Il sortit en achevant ces mots, et le duc d’Albe resta seul avec ses remords. Quelques moments après son secrétaire intime, Albernot, entra dans le cabinet ; mais il resta interdit en voyant la figure décomposée et le regard fixe de son maître.

— Que veux tu ? lui cria le duc.

— Je venais prendre les ordres de Votre Excellence.

Le gouverneur passa plusieurs fois la main sur son front : Il n’y a rien, dit-il… Ah ! ah ! j’oubliais, faites arrêter les dix-sept doyens de la bourgeoisie de Bruxelles, et que le bourreau prépare dix-sept cordes.
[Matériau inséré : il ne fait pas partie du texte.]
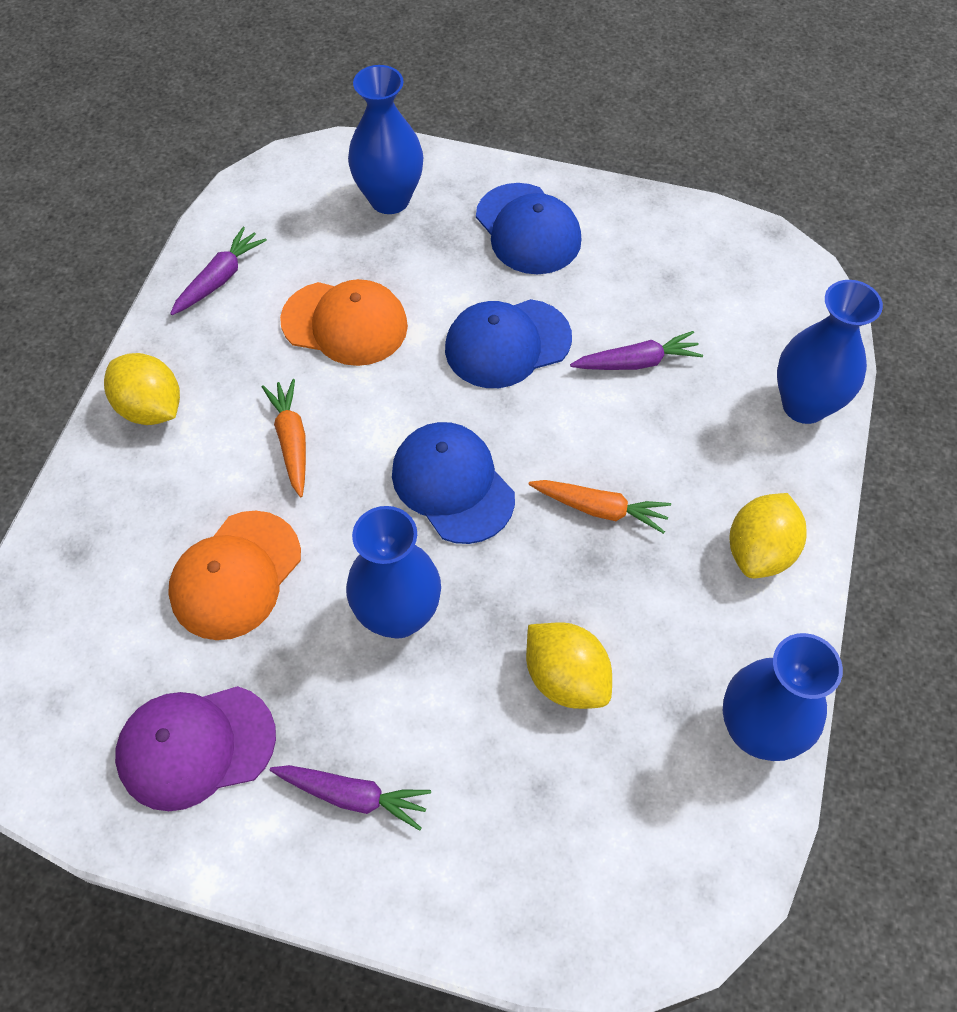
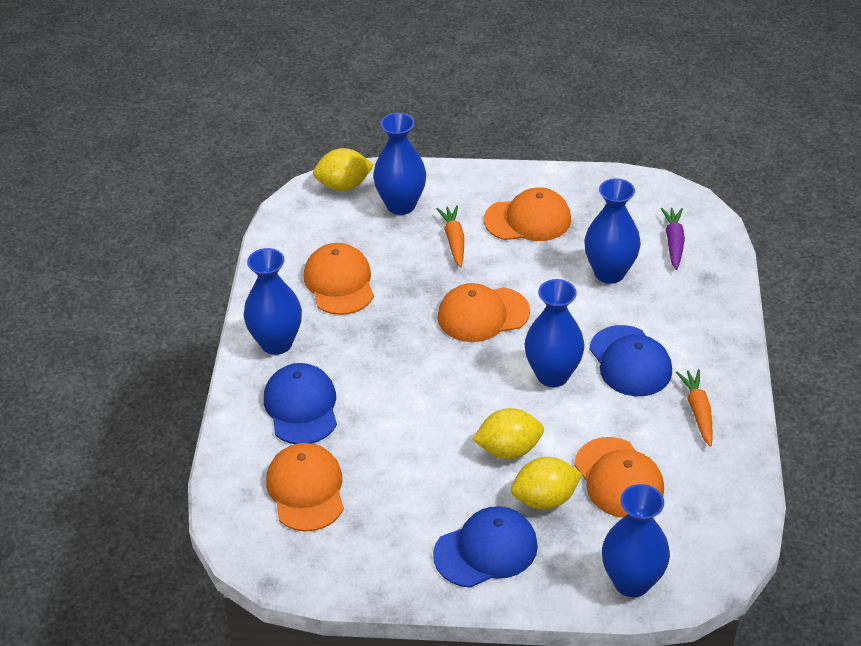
blue vase: 4 -> 5
orange cap: 2 -> 5
purple cap: 1 -> 0
purple carrot: 3 -> 1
Quoique accoutumé à recevoir des ordres semblables, le secrétaire fut effrayé de l’effet que produirait un pareil attentat : prévoyant que le supplice des bourgeois les plus estimés pousserait à bout la patience du peuple dans un moment où l’armée allait s’éloigner il se hasarda à faire quelques représentations.

— Seigneur, dit-il, ces gens sont si peu coupables que vos juges (vous connaissez la sévérité de vos juges !) m’ont tous déclaré qu’ils n’oseraient les condamner à mort : on le regarderait comme un assassinat.

Le duc jeta un regard menaçant à celui qui osait plaider ainsi la cause des suspects. — Les juges sont des imbéciles, répondit-il avec un horrible jurement ; faites ce que je vous dis.

Albernot sortit épouvanté ; cependant il n’exécuta point cette affreuse commission.